Collected data
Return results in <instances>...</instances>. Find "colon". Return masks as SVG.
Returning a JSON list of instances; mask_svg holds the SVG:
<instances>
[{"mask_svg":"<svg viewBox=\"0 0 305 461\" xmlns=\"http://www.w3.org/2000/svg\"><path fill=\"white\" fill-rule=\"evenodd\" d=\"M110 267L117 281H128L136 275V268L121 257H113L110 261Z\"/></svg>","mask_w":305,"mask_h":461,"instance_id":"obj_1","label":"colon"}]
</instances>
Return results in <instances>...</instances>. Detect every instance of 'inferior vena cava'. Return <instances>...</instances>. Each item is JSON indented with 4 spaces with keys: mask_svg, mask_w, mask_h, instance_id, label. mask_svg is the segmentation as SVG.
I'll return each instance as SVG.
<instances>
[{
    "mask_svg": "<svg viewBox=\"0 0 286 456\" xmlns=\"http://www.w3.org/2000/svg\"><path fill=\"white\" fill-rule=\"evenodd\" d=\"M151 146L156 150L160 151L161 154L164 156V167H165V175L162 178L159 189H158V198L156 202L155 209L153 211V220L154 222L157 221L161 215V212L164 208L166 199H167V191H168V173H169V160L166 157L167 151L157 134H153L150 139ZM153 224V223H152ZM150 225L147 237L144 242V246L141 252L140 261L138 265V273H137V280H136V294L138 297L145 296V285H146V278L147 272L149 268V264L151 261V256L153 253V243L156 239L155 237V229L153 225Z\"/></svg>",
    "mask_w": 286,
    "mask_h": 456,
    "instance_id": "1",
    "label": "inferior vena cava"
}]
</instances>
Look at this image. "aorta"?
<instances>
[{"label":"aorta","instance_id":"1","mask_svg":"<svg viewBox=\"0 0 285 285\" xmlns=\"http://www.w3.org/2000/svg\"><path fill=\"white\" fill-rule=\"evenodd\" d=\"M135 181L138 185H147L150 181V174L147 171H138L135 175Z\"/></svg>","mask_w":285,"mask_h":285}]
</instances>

=== Your task ===
Reproduce every item above line for line, with no changes.

=== Finished answer ===
Return results in <instances>...</instances>. Find "colon". Return masks as SVG.
Returning a JSON list of instances; mask_svg holds the SVG:
<instances>
[{"mask_svg":"<svg viewBox=\"0 0 305 461\" xmlns=\"http://www.w3.org/2000/svg\"><path fill=\"white\" fill-rule=\"evenodd\" d=\"M110 267L117 281H128L136 275V268L121 257H113L110 261Z\"/></svg>","mask_w":305,"mask_h":461,"instance_id":"obj_1","label":"colon"}]
</instances>
Return results in <instances>...</instances>. Detect every instance of 'inferior vena cava'. Return <instances>...</instances>. Each item is JSON indented with 4 spaces with keys: mask_svg, mask_w, mask_h, instance_id, label. mask_svg is the segmentation as SVG.
I'll return each instance as SVG.
<instances>
[{
    "mask_svg": "<svg viewBox=\"0 0 286 456\" xmlns=\"http://www.w3.org/2000/svg\"><path fill=\"white\" fill-rule=\"evenodd\" d=\"M151 146L156 150L160 151L161 154L164 156V167H165V175L162 178L159 189H158V198L156 202L155 209L153 211V220L154 222L157 221L161 215V212L164 208L166 199H167V191H168V173H169V160L166 157L167 151L157 134H153L150 139ZM153 224V223H152ZM150 225L147 237L144 242V246L141 252L140 261L138 265V273H137V280H136V294L138 297L145 296V285H146V278L147 272L149 268V264L151 261V256L153 253V243L156 239L155 237V229L153 225Z\"/></svg>",
    "mask_w": 286,
    "mask_h": 456,
    "instance_id": "1",
    "label": "inferior vena cava"
}]
</instances>
Look at this image. "aorta"?
<instances>
[{"label":"aorta","instance_id":"1","mask_svg":"<svg viewBox=\"0 0 285 285\" xmlns=\"http://www.w3.org/2000/svg\"><path fill=\"white\" fill-rule=\"evenodd\" d=\"M135 181L138 185H147L150 181V174L147 171H138L135 175Z\"/></svg>","mask_w":285,"mask_h":285}]
</instances>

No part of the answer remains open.